Well, taking them one at a time, the LGB 20140 cost me $200 a year or so ago, The batteries and electronics cost another $200-ish. It is available if you want to own it - I have nowhere to store it or run it. I'll need to acquire another $100 DSM2 R/C TX (transmitter) so the loco and one gondola cost me about $500. Yes, it is a pricey hobby - that RH diesel has r/c in it and is made of metal so it costs $$. But battery r/c is pricey anyway.

Feldbahn is the German for Field (Feld) Railway (Bahn.) Usually a narrow gauge RR on light track in the middle of nowhere (now converted to carry tourists?)
Feldbahn - Wikipedia
There are several German manufacturers in that category: LGB of course, Faller tried for a while with the eTrain, and Regner makes the RSSB.
REGNER RSSB - gardenrailways.co.uk

Most of the feldbahn models are not 45mm gauge. Regner uses 30mm to represent 600mm (2') while Faller used 32mm (O gauge.) I have a bunch of the latter - 32mm track at 30 inch diameter curves, and also some little Faller hoppers on LGB 4 wheel 45mm wagon frames:










I should also point out that these are not LGB feldbahn wagons or frames. LGB has a separate product line called feldbahn, with dinky wagons and small wheels - these below (the loco is not a "feldbahn" product, but could be.)










As I mentioned, the Brits imported many locos from German manufacturers, so the LGB 20140 would not be wrong in a UK quarry. A proper British quarry loco, like the Slaters "hunslet" pictured above, is only available in 32mm gauge. The Roundhouse diesels are the only UK locos I know of that are re-gaugeable.

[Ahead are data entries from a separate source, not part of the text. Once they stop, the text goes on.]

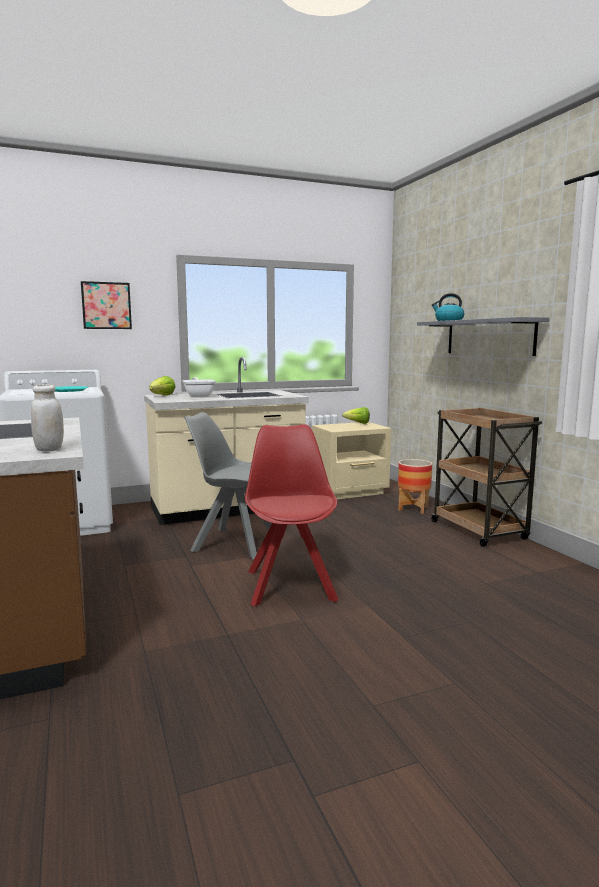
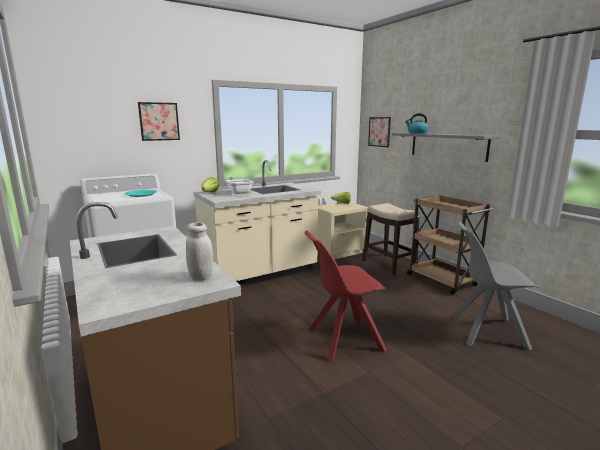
camera: 10 degrees left, 5 degrees up
(234, 543) = (281, 305): grey chair -> grey chair (485, 331)
(290, 584) = (343, 340): red chair -> red chair turned 90 degrees counterclockwise
(411, 324) = (379, 132): none -> picture
(413, 508) = (389, 264): planter -> stool

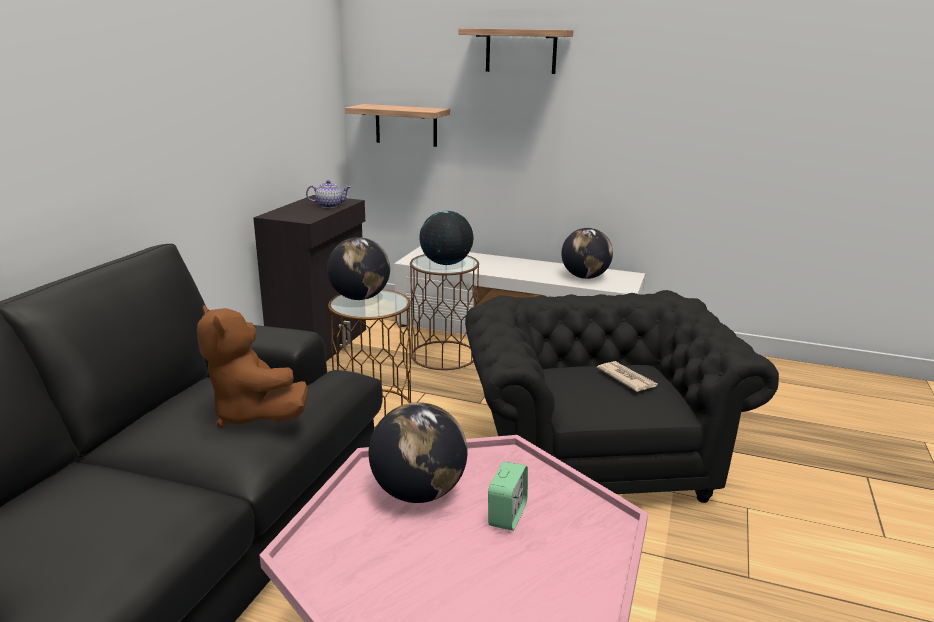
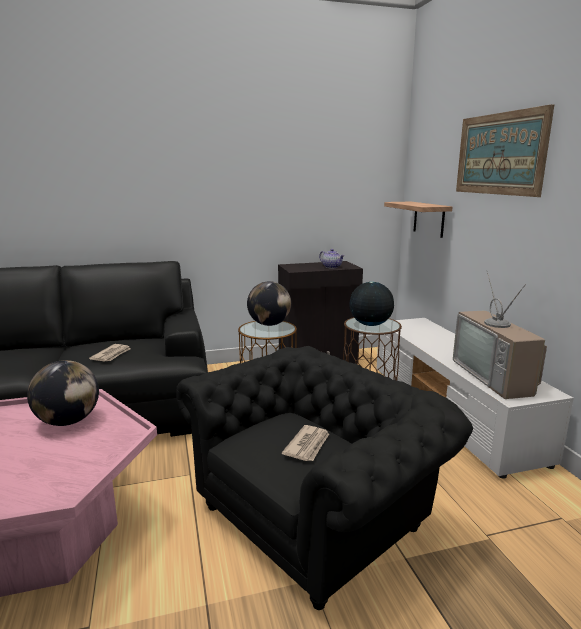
camera: 55 degrees right, 5 degrees down
(253, 414) = (112, 355): brown plush toy -> newspaper
(507, 515) = (55, 455): alarm clock -> none
(521, 51) = (499, 154): shelf -> picture
(585, 277) = (497, 377): globe -> television

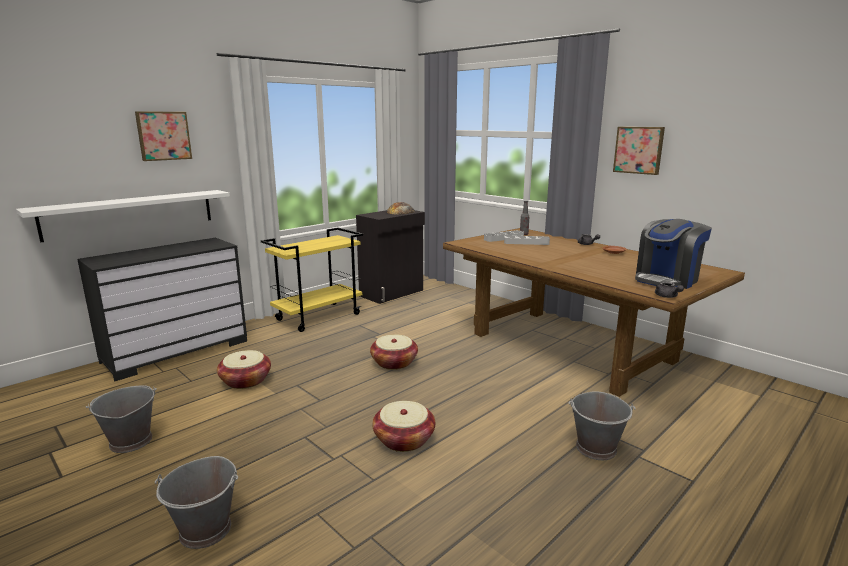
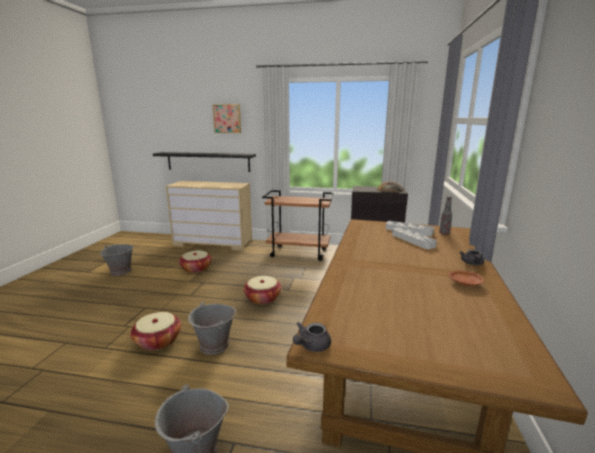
camera: 55 degrees right, 0 degrees up
(131, 214) = (208, 161): white shelf -> black shelf
(176, 351) = (213, 242): black dresser -> beige dresser
(206, 530) = (48, 318): grey bucket -> grey bucket (214, 345)
(319, 316) = (299, 253): yellow cart -> brown cart
(639, 150) = (557, 143): picture -> none
(667, 280) = (395, 335): coffee machine -> none

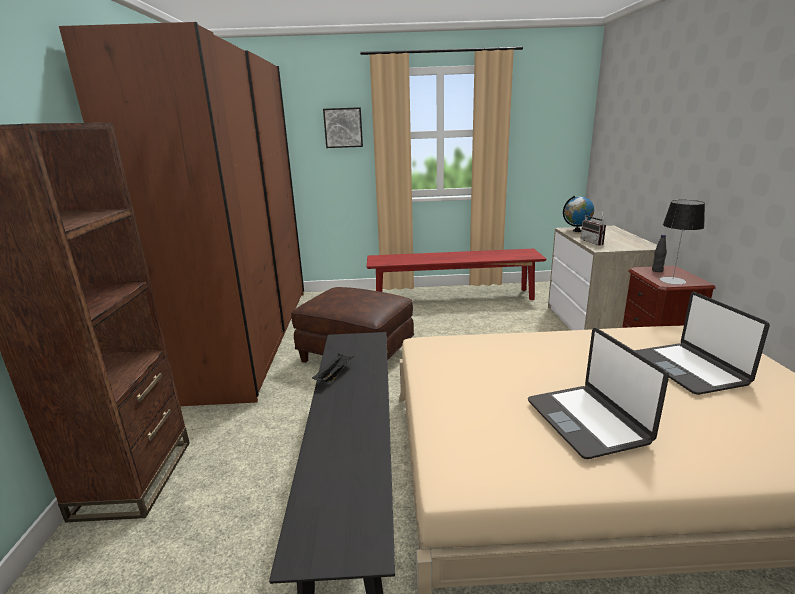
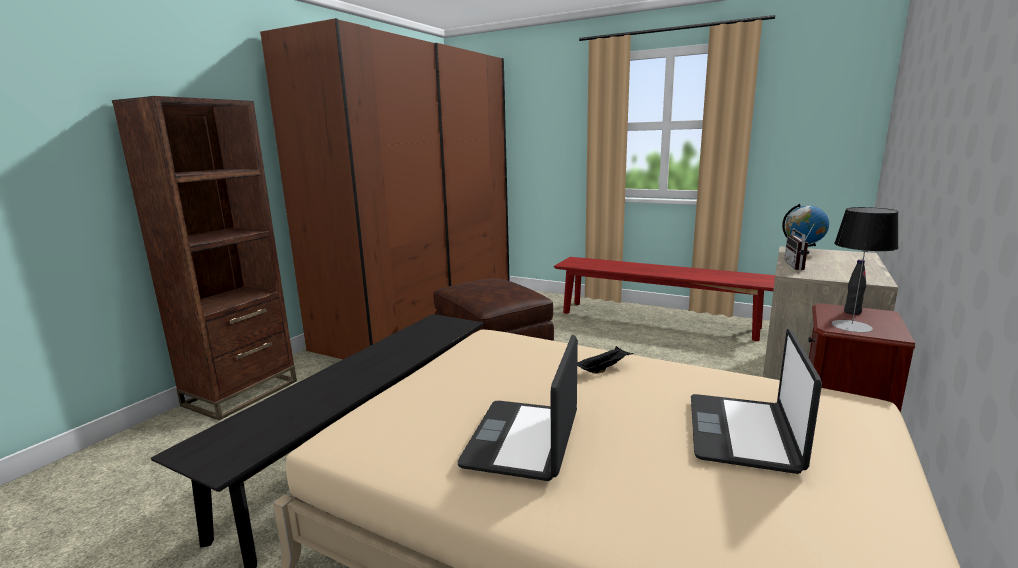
camera: 30 degrees right, 5 degrees down
(334, 375) = (388, 344): black tray -> black tray (603, 369)
(343, 128) = (561, 118): picture -> none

If you want to use 32mm gauge I heartily recommend Peco SM32. It is narrow gauge, has untidy ties/sleepers, and is excellent quality. (I have a stack on my shelf waiting for me to get around to using it.)

If you want to use 45mm g-gauge track, then there are a few choices. The LGB 20140 has various similar locos (LGB "Chloe", Porter, etc.) Or you could take an 0-4-0 frame and put a UK body on top. That would be a fun project.

Finally, there is the Bachmann "Lyn" which came from a 2' gauge railway, but passenger carrying, not a quarry. It is cheap and 45mm.
https://d10m3frg6iijb8.cloudfront.net/uploads/new_lot_image/image/4491765/458.JPG


----------



## Pete Thornton (Jan 2, 2008)

Jerry had me counting my loco collection last night, and I recalled one, an LGB Porter, which is perfectly suited to be a UK quarry loco.










Then there are a few other LGB 0-4-0s which would work, like this EMMA:


----------



## hoosier daddy (Jan 31, 2018)

Pete Thornton said:


> Well, taking them one at a time, the LGB 20140 cost me $200 a year or so ago, The batteries and electronics cost another $200-ish. It is available if you want to own it - I have nowhere to store it or run it. I'll need to acquire another $100 DSM2 R/C TX (transmitter) so the loco and one gondola cost me about $500. Yes, it is a pricey hobby - that RH diesel has r/c in it and is made of metal so it costs $$. But battery r/c is pricey anyway.
> 
> Feldbahn is the German for Field (Feld) Railway (Bahn.) Usually a narrow gauge RR on light track in the middle of nowhere (now converted to carry tourists?)
> Feldbahn - Wikipedia
> ...





Pete Thornton said:


> Jerry had me counting my loco collection last night, and I recalled one, an LGB Porter, which is perfectly suited to be a UK quarry loco.
> 
> 
> 
> ...


Hello Pete-
Sorry for the delay in replying to post above, Christmas, et al got in the way.
I appreciate your offer for the loco with R/C and trailing car plus R/C controller....I'll have to check with "The Chancellor of the Exchequer" to see if funding might be available. This might take a while as we've got some other expenses which take priority so I can't commit for now. If you have other opportunities to sell it, by all means do it....I'll just cry in my beer a bit. But if funding does become available I'll check back with you.
Regards-
Robin


----------